El crecimiento de la empresa en esta última década les ha hecho ser "un referente" hasta en la alta cocina española y, sobre todo, madrileña. "Al principio hacíamos entre 80 y 100 kilos de tortillas. Hoy estábamos entre dos, tres toneladas, al día", resume Reyes.

Unas cifras récord que avalan diez años imbatibles de ventas al alza que conquistaron a la élite de la alta cocina madrileña y nacional, surtiendo a referentes culinarios como Dabiz Muñoz o Roberto Ruiz, entre otros. "Desde hace diez, han sido nuestros mejores años. Nunca han bajado nuestras ventas", recuerda Edgar compungido ante este abrupto e inesperado freno.

La incertidumbre de 46 familias

Ahora, la gran preocupación de Reyes no es solo la reconstrucción del negocio, sino el sustento de los 46 empleados que dependen de Maíz Maya, muchos de los cuales llevan trabajando codo con codo junto a él prácticamente desde la fundación de la empresa. "Somos muchas familias", suspira el fundador mientras atiende a la policía, los peritos del seguro y los medios de comunicación.

Aun así, tiene claro los siguientes pasos: "No nos vamos a rendir. Tenemos que buscar otra nave y retomar la actividad".

Aunque la intención de la compañía es reanudar la actividad lo antes posible y ya están en la búsqueda activa de una nueva nave industrial en la región, los plazos de recuperación son inciertos. El gran obstáculo reside en la reposición de la maquinaria pesada industrial, la cual debe ser traída e importada específicamente desde México y Estados Unidos.

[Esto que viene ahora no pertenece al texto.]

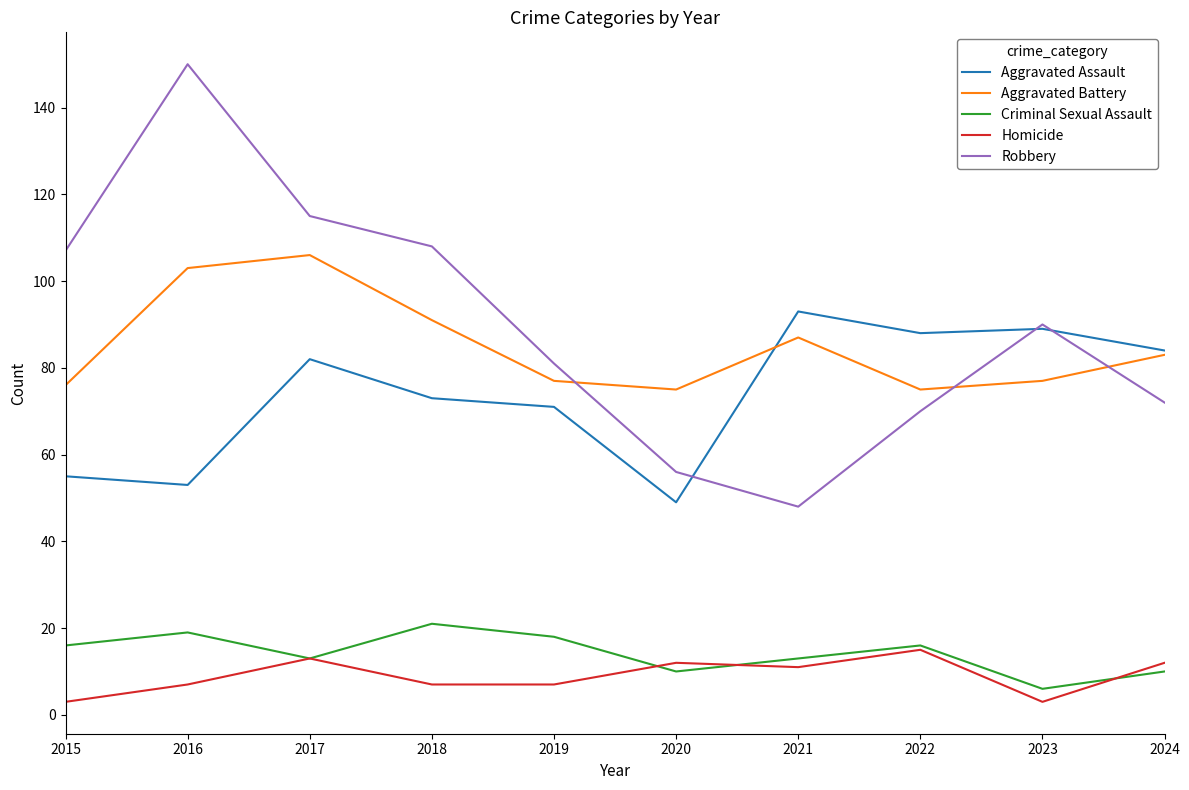

Reading left to right, transcribe all the data shown in this chart.

Aggravated Assault: 55	53	82	73	71	49	93	88	89	84
Aggravated Battery: 76	103	106	91	77	75	87	75	77	83
Criminal Sexual Assault: 16	19	13	21	18	10	13	16	6	10
Homicide: 3	7	13	7	7	12	11	15	3	12
Robbery: 107	150	115	108	81	56	48	70	90	72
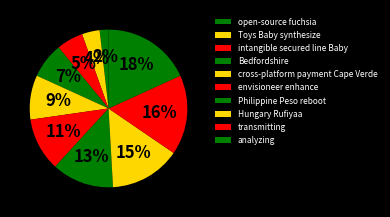

What percentage is the transmitting slice, to the nearest percent?

16%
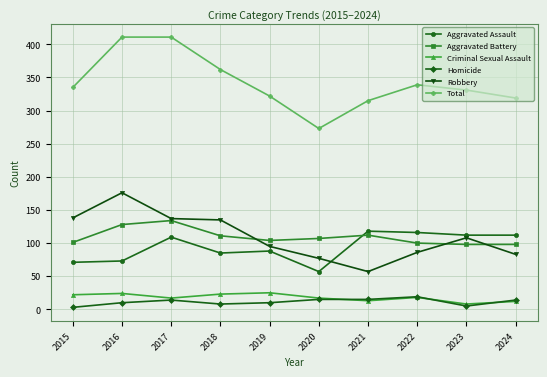

In Criminal Sexual Assault, how many points are lower than both neighbors (excluding endpoints)?

3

Por ello, la empresa ha realizado un llamamiento a la solidaridad institucional, empresarial y ciudadana para poder canalizar las ayudas que permitan levantar de nuevo el proyecto. Edgar Reyes concluye emocionado agradeciendo el trabajo de bomberos y policía, y por las innumerales muestras de cariño recibidas por parte de sus clientes y chefs allegados: "Estén atentos porque estaremos de vuelta", sentencia con esperanza el fundador de Maíz Maya.